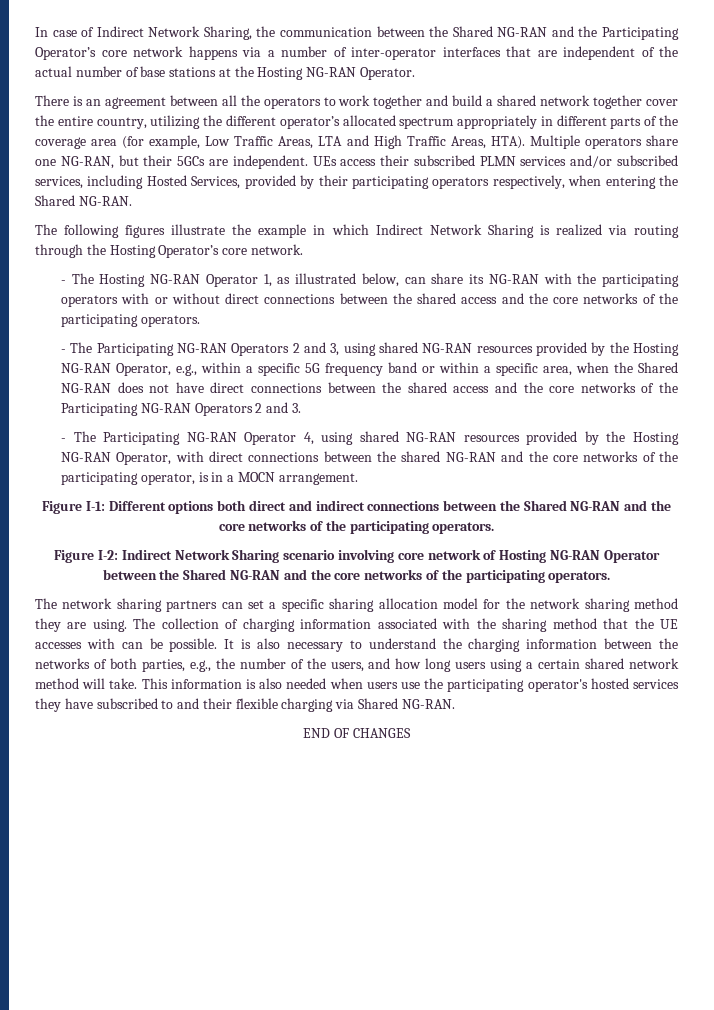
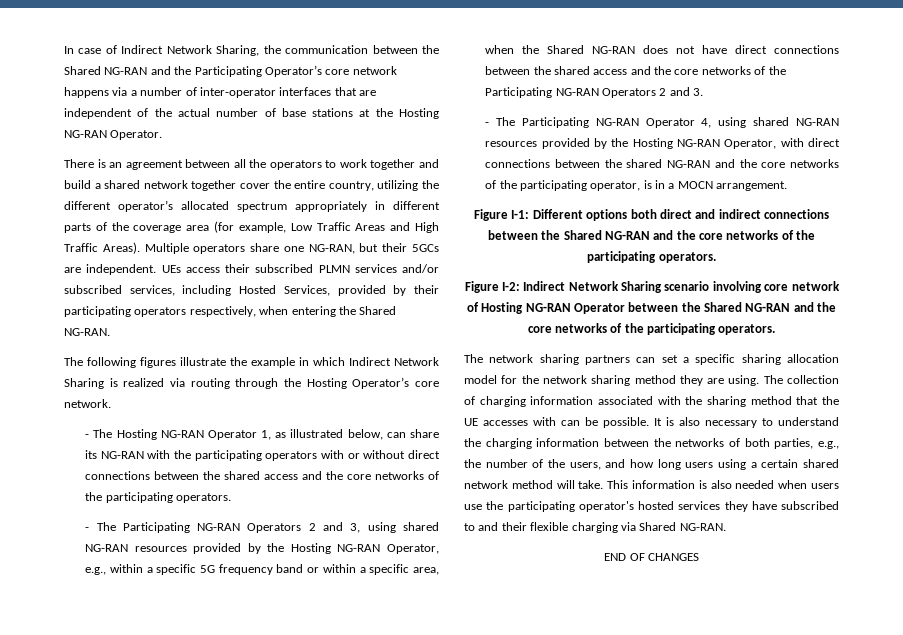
[278,136,343,149] Areas, LTA -> [355,223,386,231] Areas
[450,136,525,149] Areas, HTA). -> [102,242,140,254] Areas).

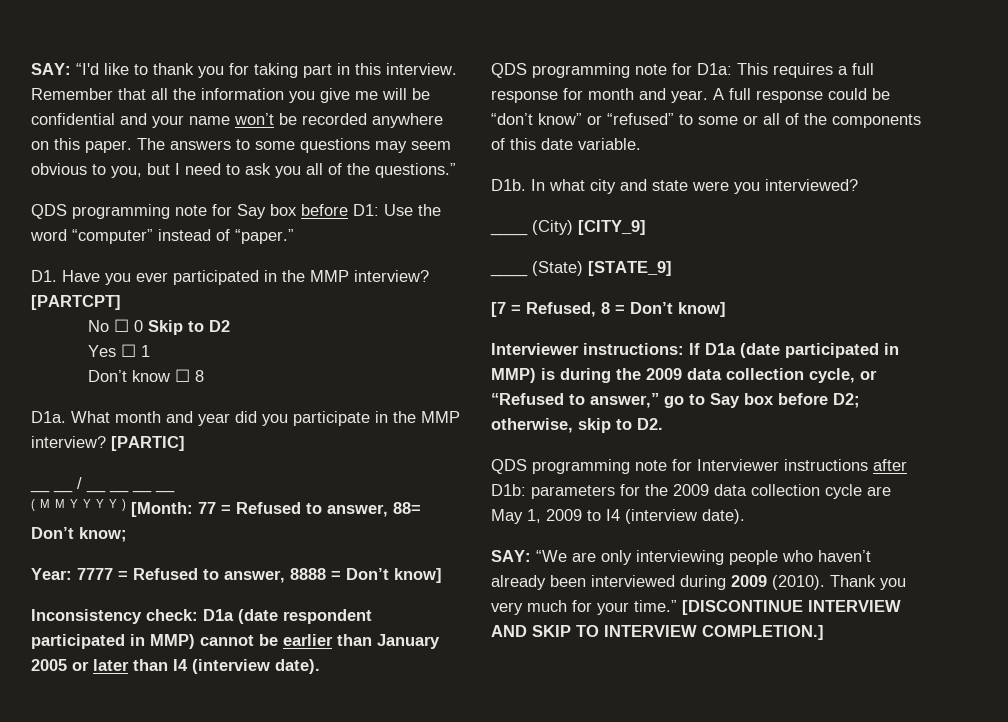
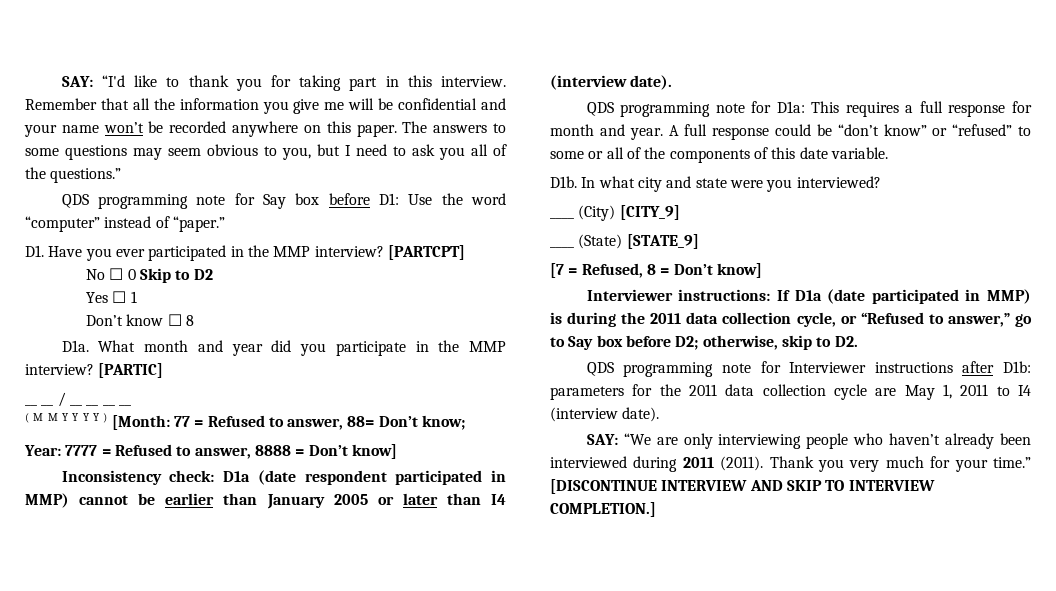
[646,368,682,380] 2009 -> [650,313,682,324] 2011
[673,484,709,496] 2009 -> [689,384,717,396] 2011
[546,509,582,521] 2009 -> [960,384,989,396] 2011
[731,575,825,590] 2009 (2010). -> [682,456,764,471] 2011 (2011).

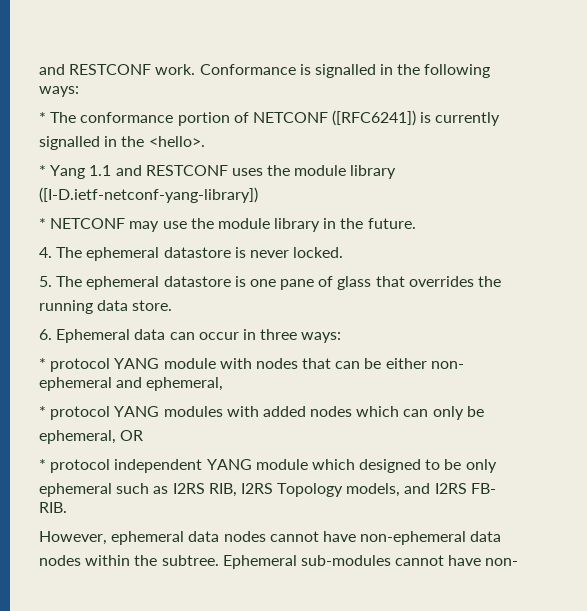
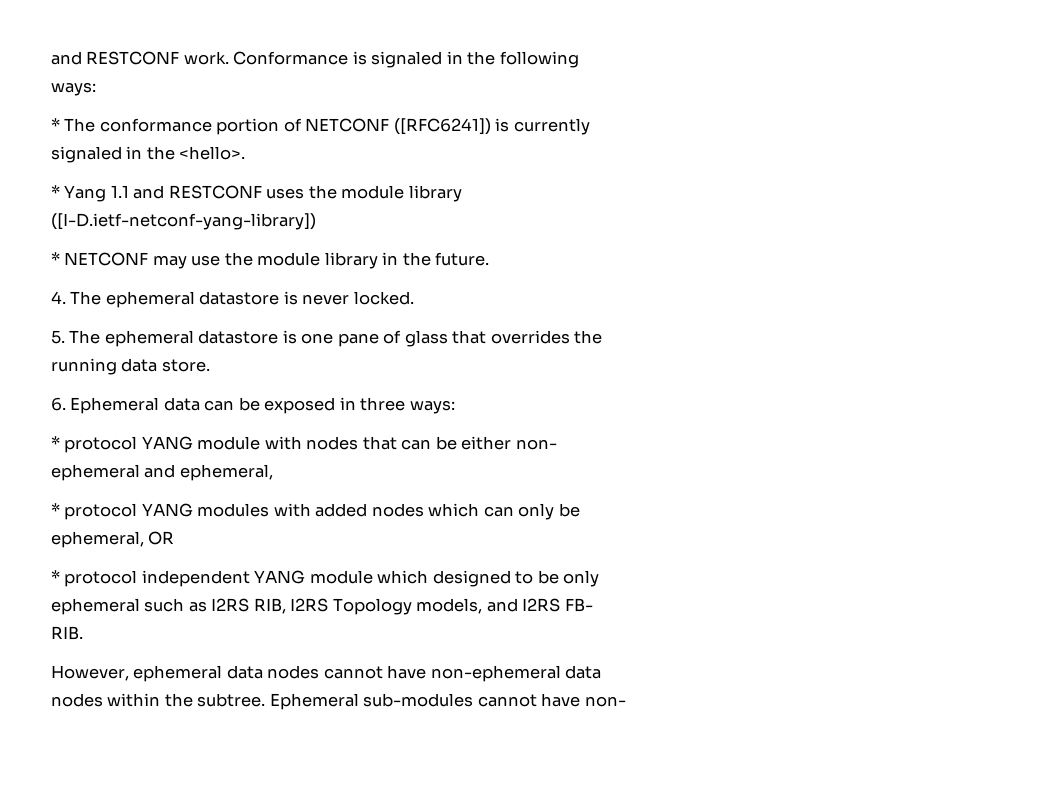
[314,64,376,78] signalled -> [371,51,443,68] signaled
[39,136,100,150] signalled -> [51,146,122,163] signaled
[198,332,239,340] occur -> [238,397,336,414] be exposed

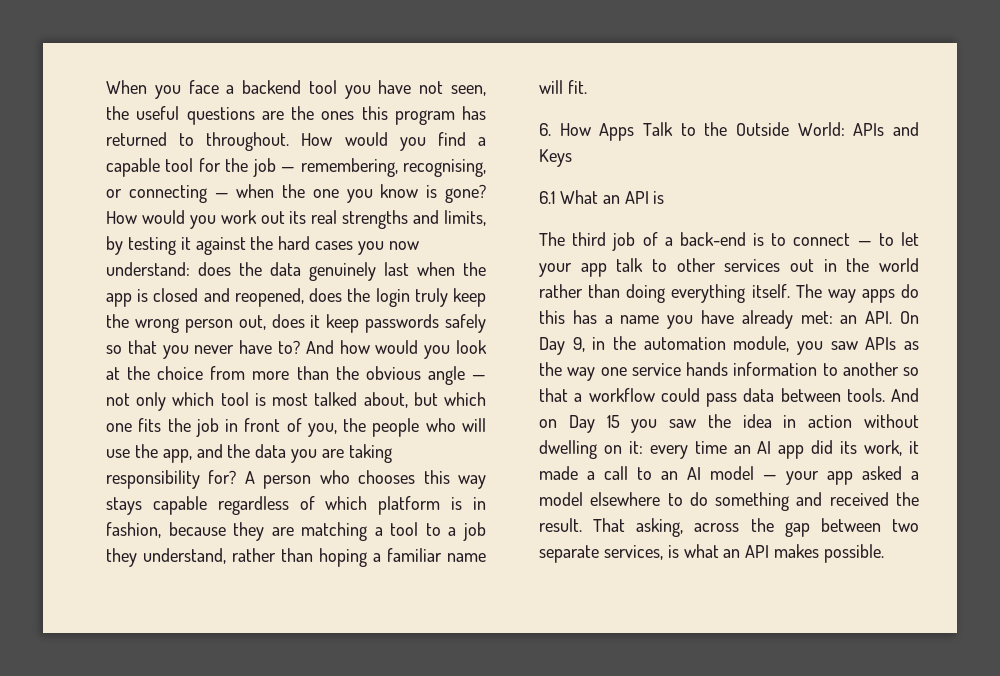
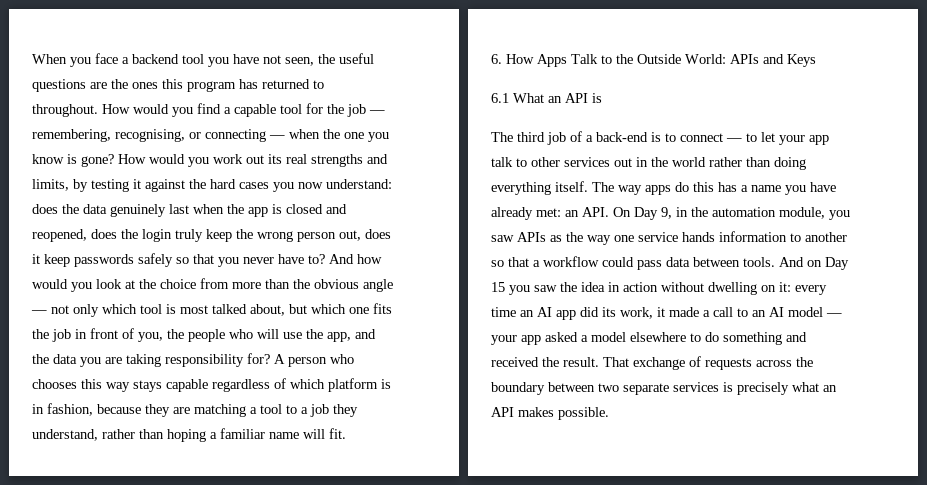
[636,518,684,537] asking, -> [633,356,752,370] exchange of requests
[784,522,810,537] gap -> [491,382,545,395] boundary
[603,545,679,560] services, is -> [673,382,789,395] services is precisely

HOW TO COMPLETE THIS TASK:
All of the records should be output exactly as they stand, with pictures omitted.

RESPONSE FOR THIS EXERCISE:
[278,136,343,149] Areas, LTA -> [355,223,386,231] Areas
[450,136,525,149] Areas, HTA). -> [102,242,140,254] Areas).

[646,368,682,380] 2009 -> [650,313,682,324] 2011
[673,484,709,496] 2009 -> [689,384,717,396] 2011
[546,509,582,521] 2009 -> [960,384,989,396] 2011
[731,575,825,590] 2009 (2010). -> [682,456,764,471] 2011 (2011).

[314,64,376,78] signalled -> [371,51,443,68] signaled
[39,136,100,150] signalled -> [51,146,122,163] signaled
[198,332,239,340] occur -> [238,397,336,414] be exposed

[636,518,684,537] asking, -> [633,356,752,370] exchange of requests
[784,522,810,537] gap -> [491,382,545,395] boundary
[603,545,679,560] services, is -> [673,382,789,395] services is precisely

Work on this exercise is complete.